К приходу мужа Баллыбанат расстелила чистую скатерть, нарезала хлеба, почистила две луковицы, поставила соль (Курбангали, когда "примет", любит лук в солонку макать). И две граненые рюмки поблескивали в сторонке. Внушительные такие, обычной рюмке дядя, можно сказать, стакану младший брат. Сначала Нурислам повесил тулуп, потом, ухватив за горло, вытянул бутылку. Вытянул и окаменел. Наконец пришел в себя и сказал:

- Все, облизнулись мы с тобой, брат. И все из-за тебя, старуха... Я вместо пустой бутылки полную в овраг зашвырнул. То-то, гляжу, хорошо полетела. Будто гранату к немцу в окоп запустил.

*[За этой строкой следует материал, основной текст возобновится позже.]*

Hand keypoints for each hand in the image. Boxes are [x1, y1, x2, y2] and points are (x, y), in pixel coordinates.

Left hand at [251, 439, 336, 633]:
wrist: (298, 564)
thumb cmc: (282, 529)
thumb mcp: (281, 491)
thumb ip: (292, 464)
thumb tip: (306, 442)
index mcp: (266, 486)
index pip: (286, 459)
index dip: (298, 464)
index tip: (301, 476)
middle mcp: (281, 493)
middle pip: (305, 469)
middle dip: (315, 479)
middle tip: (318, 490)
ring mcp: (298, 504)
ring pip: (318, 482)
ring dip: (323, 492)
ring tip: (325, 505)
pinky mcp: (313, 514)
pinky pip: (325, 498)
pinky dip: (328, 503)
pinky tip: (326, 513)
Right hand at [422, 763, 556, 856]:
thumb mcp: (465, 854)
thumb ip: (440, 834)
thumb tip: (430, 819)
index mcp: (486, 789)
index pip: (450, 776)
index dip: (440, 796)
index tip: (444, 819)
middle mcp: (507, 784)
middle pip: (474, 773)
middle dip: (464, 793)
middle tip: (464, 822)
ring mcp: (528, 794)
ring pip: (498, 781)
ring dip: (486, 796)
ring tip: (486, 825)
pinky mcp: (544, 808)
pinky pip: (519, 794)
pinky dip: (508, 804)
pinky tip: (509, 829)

При этой вести Курбангали сначала вскинулся с места, потом сел обратно, потом шмыгнул носом.

- Хы! - сказал он. - Глубоко, значит, в снег ушла. Только весной на свет выйдет.

- До весны-то как бы нам со света не уйти.

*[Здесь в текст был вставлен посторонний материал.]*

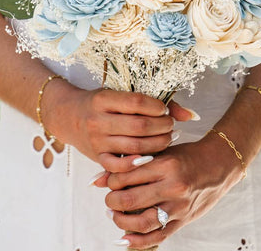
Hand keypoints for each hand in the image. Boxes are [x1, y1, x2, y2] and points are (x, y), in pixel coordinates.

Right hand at [43, 82, 193, 174]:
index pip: (136, 102)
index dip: (156, 107)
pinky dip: (138, 164)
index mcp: (104, 99)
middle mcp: (98, 120)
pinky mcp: (97, 157)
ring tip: (166, 139)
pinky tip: (150, 157)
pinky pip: (119, 167)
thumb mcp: (120, 94)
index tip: (165, 110)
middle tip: (171, 126)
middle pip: (139, 126)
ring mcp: (96, 140)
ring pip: (134, 147)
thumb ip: (154, 102)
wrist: (69, 116)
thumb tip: (191, 115)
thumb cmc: (101, 103)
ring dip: (157, 144)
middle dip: (162, 127)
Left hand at [104, 133, 243, 248]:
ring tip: (115, 214)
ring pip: (141, 222)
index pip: (127, 176)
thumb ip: (131, 164)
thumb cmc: (187, 156)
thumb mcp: (161, 152)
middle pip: (130, 200)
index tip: (110, 179)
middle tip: (109, 198)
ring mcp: (179, 206)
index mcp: (166, 164)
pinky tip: (124, 237)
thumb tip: (96, 179)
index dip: (112, 179)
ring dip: (121, 220)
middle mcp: (172, 186)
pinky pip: (157, 237)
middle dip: (112, 201)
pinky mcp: (183, 220)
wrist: (218, 164)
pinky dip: (136, 242)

Что удивительно, сходить за другой бутылкой никому в голову не пришло. Значит, не суждено.

Баллыбанат вдруг хлопнула себя по бедрам и расхохоталась:

- Вот потеха так потеха! И смех и грех! Сам господь дал вам отказ, хлопнул вас по рукам. "Хватит, дескать, уймитесь, старичье!" И я тоже скажу: хватит!

Враля одним только божьим словом не проймешь. Однако задумался и он. А вдруг это раздосадованный дух Каш-фуллы коснулся его? И хвалу друга, и хулу Нурислам чувствовал до сих пор.

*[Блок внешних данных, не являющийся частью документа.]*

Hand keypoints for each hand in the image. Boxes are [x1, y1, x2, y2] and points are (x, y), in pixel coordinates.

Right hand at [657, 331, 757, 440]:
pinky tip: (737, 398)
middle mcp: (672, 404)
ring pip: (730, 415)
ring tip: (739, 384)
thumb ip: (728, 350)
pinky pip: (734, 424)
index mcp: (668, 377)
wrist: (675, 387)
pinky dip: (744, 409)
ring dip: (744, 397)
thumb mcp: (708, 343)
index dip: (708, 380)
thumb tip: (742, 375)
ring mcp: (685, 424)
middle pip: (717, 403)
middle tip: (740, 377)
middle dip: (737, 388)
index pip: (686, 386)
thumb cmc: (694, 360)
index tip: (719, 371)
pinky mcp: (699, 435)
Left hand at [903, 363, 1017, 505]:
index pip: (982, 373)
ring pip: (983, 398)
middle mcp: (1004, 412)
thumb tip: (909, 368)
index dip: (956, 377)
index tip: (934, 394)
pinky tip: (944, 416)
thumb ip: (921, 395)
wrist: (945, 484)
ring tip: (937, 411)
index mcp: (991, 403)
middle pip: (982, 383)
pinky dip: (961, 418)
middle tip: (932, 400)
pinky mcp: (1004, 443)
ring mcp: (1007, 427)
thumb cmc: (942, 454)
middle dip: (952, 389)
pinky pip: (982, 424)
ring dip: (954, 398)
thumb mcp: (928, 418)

- Будто изо рта пищу вынули. Может, на этот раз и к лучшему, - сказал Курбангали и потеребил длинную редкую бороду в щепотке.

- Рюмки можешь убрать, Баллыбанат! И покуда я жив, больше не доставай. Хочешь, держи как музей, но впредь на стол не ставь. Пусть только чашки стоят.

- Как, сразу? Впопыхах такое нельзя, ровесник. Сам знаешь, на то и жизнь... Безрассудства не вышло бы. Подумай хорошенько.

- Подумал уже. Новая жизнь начинается.

- Интерес-то останется в этой "новой жизни"? - спросил Адвокат.

- В стародавние времена отцы и деды наши и без хмельного находили интерес.

- Так в стародавние времена и новой жизни не было, - вдруг заупрямился Курбангали.

- Ты, Курбангали, как хочешь, я у тебя изо рта вырывать не могу, а сам я в память Кашфуллы решил так: до могилы ураза*. А дальше видно будет... То-то возле оврага у меня душа встрепенулась, рассудок ясным стал, выходит, знак был.